Dirigido por Matthew Ogens, o curta nos apresenta um jovem prestes a encarar um futuro no qual, ao sair da escola, suas interações com pessoas ouvintes irão aumentar significativamente. Porém, antes de projetar seu amanhã, Amaree recorda sua jornada desde quando, aos dois anos, ele perdeu a audição por conta de uma meningite, o que lhe fez crescer numa família na qual muitas vezes se sentiu deslocado, por não puder ouvir as conversas.

Durante seus 38 minutos, o filme mostra o quão importante é para o rapaz a possibilidade de ter ao seu redor pessoas que, além de lhe respeitarem, o veem como um individuo capaz de alcançar seus objetivos. E isso é feito não apenas com as imagens da convivência dele na instituição, mas também por meio de declarações que explicitam o quanto pode ser dura a vida de uma pessoa surda em um ambiente onde ela não é valorizada.

ONDE EU MORO

A maioria das pessoas enxerga Los Angeles, São Francisco e Seattle como lugares incríveis para se viver. Entretanto, essas cidades não são assim para todos. Nos últimos cinco anos, essas metrópoles declararam emergência por viverem uma crise habitacional que culminou em milhares de pessoas sem um teto para dormir.

Para quem está acostumado a ver esses locais nas telas dos cinemas e nos programas de TV, não deixa de ser assustador enxergar uma grande quantidade de barracas ao lado de regiões tomadas por prédios luxuosos. Explicitar esse contraste é uma das principais virtudes desse curta dirigido por Jon Shenk e pelo brasileiro Pedro Kos.

Entretanto, o maior acerto é dar voz a pessoas constantemente invisibilizadas pela sociedade, por questões como problemas familiares, deficiências e perda de emprego. Ao lhes ouvir, a obra inevitavelmente obtém a emoção genuína de quem há muito tempo não tinha quem lhe ouvisse.

Além de entrevistar, o curta também acompanha a luta dessas pessoas por melhorias em suas condições de vida, as dificuldades enfrentadas em sua rotina e também explicita como a sociedade lhes estigmatiza e desumaniza, inviabilizando inclusive a adoção de políticas públicas para ajudar essa população em vulnerabilidade.

THE QUEEN OF BASKETBALL

Mesmo tendo sido há mais de quarenta anos, os dias de Lusia Harris como uma estrela do basquete facilmente são resgatados em sua memória. Sempre com um sorriso no rosto, ela relembra a infância na qual assistia os jogos pela TV, as partidas memoráveis que disputou e um convite que até hoje parece surreal.

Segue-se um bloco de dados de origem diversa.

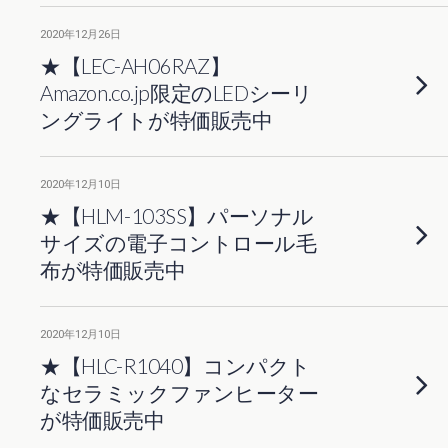
2020年12月26日
★【LEC-AH06RAZ】
Amazon.co.jp限定のLEDシーリ
ングライトが特価販売中
2020年12月10日
★【HLM-103SS】パーソナル
サイズの電子コントロール毛
布が特価販売中
2020年12月10日
★【HLC-R1040】コンパクト
なセラミックファンヒーター
が特価販売中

Pelo segundo ano consecutivo, Ben Proudfoot dirige um documentário de curta-metragem indicado ao Oscar. Porém, dessa vez ele apresenta um trabalho ainda melhor. Primeiro, porque escolhe ouvir o relato de uma gigante que merecia ter sua história relembrada em vida, o que quase não ocorreu. O filme foi lançado em julho de 2021 e Lusia infelizmente faleceu aos 66 anos em janeiro desse ano.

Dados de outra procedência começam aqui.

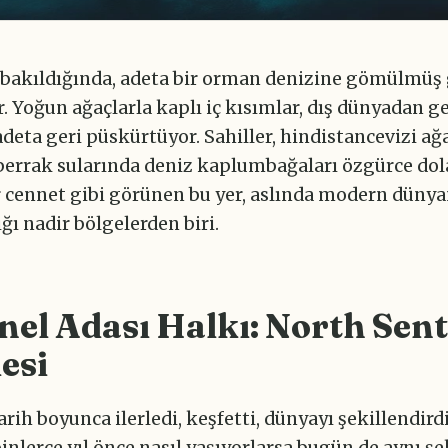
 bakıldığında, adeta bir orman denizine gömülmüş 
. Yoğun ağaçlarla kaplı iç kısımlar, dış dünyadan g
adeta geri püskürtüyor. Sahiller, hindistancevizi ağ
 berrak sularında deniz kaplumbağaları özgürce dol
r cennet gibi görünen bu yer, aslında modern düny
ı nadir bölgelerden biri.
nel Adası Halkı: North Sent
esi
arih boyunca ilerledi, keşfetti, dünyayı şekillendird
binlerce yıl önce nasıl yaşıyorlarsa bugün de aynı şe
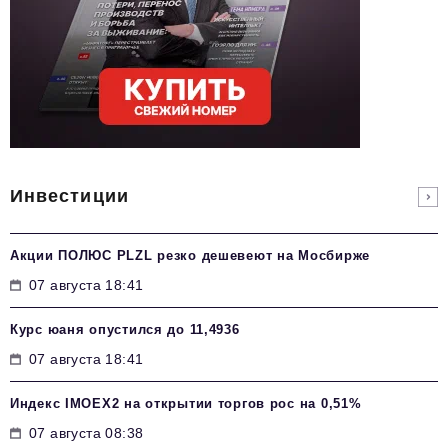
Инвестиции
Акции ПОЛЮС PLZL резко дешевеют на Мосбирже
07 августа 18:41
Курс юаня опустился до 11,4936
07 августа 18:41
Индекс IMOEX2 на открытии торгов рос на 0,51%
07 августа 08:38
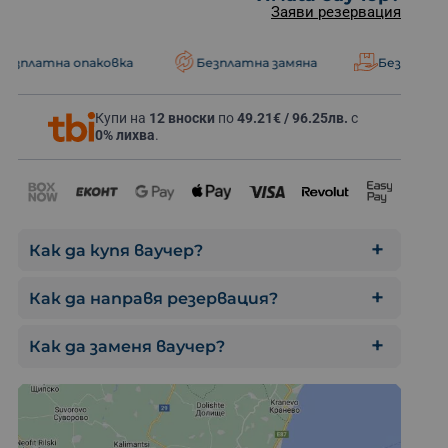
Заяви резервация
 опаковка
Безплатна замяна
Безплатна доставк
Купи на
12 вноски
по
49.21€ / 96.25лв.
с
Отпразнувай специ
0% лихва
.
Как да купя ваучер?
Как да направя резервация?
Как да заменя ваучер?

Outro mérito está no excelente trabalho de obtenção e introdução do material de arquivo. A obra apresenta uma grande variedade de vídeos e fotografias obtidas em diferentes jornais, emissoras de TV e entidades esportivas. Justamente por essa soma caprichada entre o relato e as imagens antigas, a história dela é muito bem apresentada.

Durante 22 minutos, nós conhecemos uma senhora alegre e sem mágoas do passado, no qual não teve a chance de jogar profissionalmente em uma liga feminina, pois a WNBA só foi criada em 1996. Ao apresentar Lusia Harris, “The Queen of Basketball” não apenas mostra esse talento oculto às novas gerações, mas reforça a importância da igualdade de oportunidades.

TRÊS CANÇÕES PARA BENAZIR

Vivendo em um acampamento para pessoas que ficaram desabrigadas na guerra, o afegão Shaista Khan trabalha fabricando tijolos. Agora que Benazir está grávida, ele busca uma opção melhor para sustentar a família. Entretanto, tendo tido pouco acesso a educação, lhe restam como opções trabalhar em uma plantação de ópio, onde pode acabar se viciando, ou ingressar no exército do país.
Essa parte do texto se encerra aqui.